→ What needs to be done
Filter the items below down to every line that contains the string "qCreatedBy", and copy those lines. Matching is case-sensitive.

(Stored entries)
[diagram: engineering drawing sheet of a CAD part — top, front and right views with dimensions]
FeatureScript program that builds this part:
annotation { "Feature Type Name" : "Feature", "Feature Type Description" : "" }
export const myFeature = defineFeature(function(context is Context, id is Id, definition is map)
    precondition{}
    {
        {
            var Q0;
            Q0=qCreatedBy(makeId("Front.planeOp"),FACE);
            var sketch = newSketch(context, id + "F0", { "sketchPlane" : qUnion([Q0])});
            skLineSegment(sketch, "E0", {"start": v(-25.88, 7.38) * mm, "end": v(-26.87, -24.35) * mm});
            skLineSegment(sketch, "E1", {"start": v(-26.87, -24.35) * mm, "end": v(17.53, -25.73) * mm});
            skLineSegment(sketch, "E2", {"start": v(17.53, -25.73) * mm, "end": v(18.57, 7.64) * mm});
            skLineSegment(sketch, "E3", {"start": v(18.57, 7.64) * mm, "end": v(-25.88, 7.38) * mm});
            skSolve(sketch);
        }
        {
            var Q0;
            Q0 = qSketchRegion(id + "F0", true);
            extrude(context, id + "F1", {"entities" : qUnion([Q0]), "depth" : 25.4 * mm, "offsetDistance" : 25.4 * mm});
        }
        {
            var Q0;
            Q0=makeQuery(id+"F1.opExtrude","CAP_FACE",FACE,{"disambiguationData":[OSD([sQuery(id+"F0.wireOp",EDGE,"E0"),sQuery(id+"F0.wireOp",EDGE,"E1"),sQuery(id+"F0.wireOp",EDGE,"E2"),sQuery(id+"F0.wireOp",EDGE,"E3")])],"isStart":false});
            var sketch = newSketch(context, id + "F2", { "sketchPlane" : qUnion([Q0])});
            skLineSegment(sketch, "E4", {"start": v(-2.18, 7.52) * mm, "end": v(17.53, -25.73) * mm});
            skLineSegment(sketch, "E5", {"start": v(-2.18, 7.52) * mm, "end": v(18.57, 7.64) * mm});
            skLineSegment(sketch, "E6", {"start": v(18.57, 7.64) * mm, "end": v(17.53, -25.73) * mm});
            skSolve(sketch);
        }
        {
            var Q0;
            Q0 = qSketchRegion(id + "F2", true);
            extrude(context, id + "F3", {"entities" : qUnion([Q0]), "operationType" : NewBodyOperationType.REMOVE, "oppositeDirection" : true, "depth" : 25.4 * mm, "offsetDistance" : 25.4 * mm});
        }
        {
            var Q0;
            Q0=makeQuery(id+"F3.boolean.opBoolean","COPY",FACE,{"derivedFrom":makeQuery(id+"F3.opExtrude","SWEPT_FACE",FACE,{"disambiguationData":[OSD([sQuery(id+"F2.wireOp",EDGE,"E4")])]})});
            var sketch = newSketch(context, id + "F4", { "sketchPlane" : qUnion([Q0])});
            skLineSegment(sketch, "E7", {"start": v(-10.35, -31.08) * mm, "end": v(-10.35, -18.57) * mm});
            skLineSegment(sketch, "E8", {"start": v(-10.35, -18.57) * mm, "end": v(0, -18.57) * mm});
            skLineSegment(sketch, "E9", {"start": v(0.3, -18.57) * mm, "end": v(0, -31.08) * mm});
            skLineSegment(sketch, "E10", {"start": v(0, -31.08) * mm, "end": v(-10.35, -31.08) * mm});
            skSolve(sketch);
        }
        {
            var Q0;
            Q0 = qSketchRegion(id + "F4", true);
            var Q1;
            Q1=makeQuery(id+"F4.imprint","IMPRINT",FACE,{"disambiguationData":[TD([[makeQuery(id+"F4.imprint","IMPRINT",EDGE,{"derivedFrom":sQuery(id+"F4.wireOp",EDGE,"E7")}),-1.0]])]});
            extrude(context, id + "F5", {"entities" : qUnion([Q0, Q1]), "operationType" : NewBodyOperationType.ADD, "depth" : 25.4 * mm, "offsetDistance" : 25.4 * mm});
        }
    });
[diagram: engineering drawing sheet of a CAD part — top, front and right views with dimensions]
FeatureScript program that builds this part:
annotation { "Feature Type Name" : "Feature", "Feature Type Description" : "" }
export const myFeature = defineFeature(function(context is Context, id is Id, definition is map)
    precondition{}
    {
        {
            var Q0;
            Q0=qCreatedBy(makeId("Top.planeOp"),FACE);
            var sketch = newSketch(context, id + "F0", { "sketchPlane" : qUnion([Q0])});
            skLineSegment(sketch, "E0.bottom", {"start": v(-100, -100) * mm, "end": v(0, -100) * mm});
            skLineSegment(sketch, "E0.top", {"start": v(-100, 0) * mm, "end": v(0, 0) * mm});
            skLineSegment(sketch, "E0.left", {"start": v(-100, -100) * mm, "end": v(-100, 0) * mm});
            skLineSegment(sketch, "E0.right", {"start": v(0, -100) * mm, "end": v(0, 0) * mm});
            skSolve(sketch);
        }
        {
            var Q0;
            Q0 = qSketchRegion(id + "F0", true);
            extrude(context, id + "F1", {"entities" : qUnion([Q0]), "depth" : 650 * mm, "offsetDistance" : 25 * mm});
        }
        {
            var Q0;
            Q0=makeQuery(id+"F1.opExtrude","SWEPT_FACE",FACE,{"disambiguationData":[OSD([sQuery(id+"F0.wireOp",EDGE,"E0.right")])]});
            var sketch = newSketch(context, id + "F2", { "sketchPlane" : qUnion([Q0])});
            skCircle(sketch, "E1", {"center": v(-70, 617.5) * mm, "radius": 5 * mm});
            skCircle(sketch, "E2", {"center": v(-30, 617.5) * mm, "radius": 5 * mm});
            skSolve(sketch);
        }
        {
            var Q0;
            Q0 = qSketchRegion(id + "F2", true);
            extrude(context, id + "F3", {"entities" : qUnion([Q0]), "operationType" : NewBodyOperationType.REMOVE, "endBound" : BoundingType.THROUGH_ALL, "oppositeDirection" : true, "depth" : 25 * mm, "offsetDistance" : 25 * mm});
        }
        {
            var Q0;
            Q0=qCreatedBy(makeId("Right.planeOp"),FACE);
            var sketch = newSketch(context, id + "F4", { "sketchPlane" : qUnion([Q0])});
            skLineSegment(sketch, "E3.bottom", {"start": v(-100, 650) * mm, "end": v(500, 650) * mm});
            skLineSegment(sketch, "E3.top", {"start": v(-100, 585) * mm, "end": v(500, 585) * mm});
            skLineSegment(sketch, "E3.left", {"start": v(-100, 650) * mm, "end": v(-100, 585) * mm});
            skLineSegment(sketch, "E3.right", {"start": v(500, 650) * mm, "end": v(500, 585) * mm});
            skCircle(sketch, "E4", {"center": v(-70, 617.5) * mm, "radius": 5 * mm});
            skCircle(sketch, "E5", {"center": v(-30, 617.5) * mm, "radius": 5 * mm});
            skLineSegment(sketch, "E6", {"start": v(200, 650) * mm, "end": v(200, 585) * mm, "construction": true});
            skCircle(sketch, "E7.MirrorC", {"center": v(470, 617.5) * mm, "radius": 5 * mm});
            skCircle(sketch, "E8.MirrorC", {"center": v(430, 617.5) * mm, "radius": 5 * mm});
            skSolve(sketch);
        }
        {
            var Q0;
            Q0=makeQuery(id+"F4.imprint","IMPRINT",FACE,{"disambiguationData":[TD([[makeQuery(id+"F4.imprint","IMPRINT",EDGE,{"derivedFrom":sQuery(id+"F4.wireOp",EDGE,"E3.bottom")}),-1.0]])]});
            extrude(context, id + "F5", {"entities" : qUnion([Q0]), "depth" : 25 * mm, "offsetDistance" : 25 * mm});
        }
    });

→ Problem solution
            Q0=qCreatedBy(makeId("Front.planeOp"),FACE);
            Q0=qCreatedBy(makeId("Top.planeOp"),FACE);
            Q0=qCreatedBy(makeId("Right.planeOp"),FACE);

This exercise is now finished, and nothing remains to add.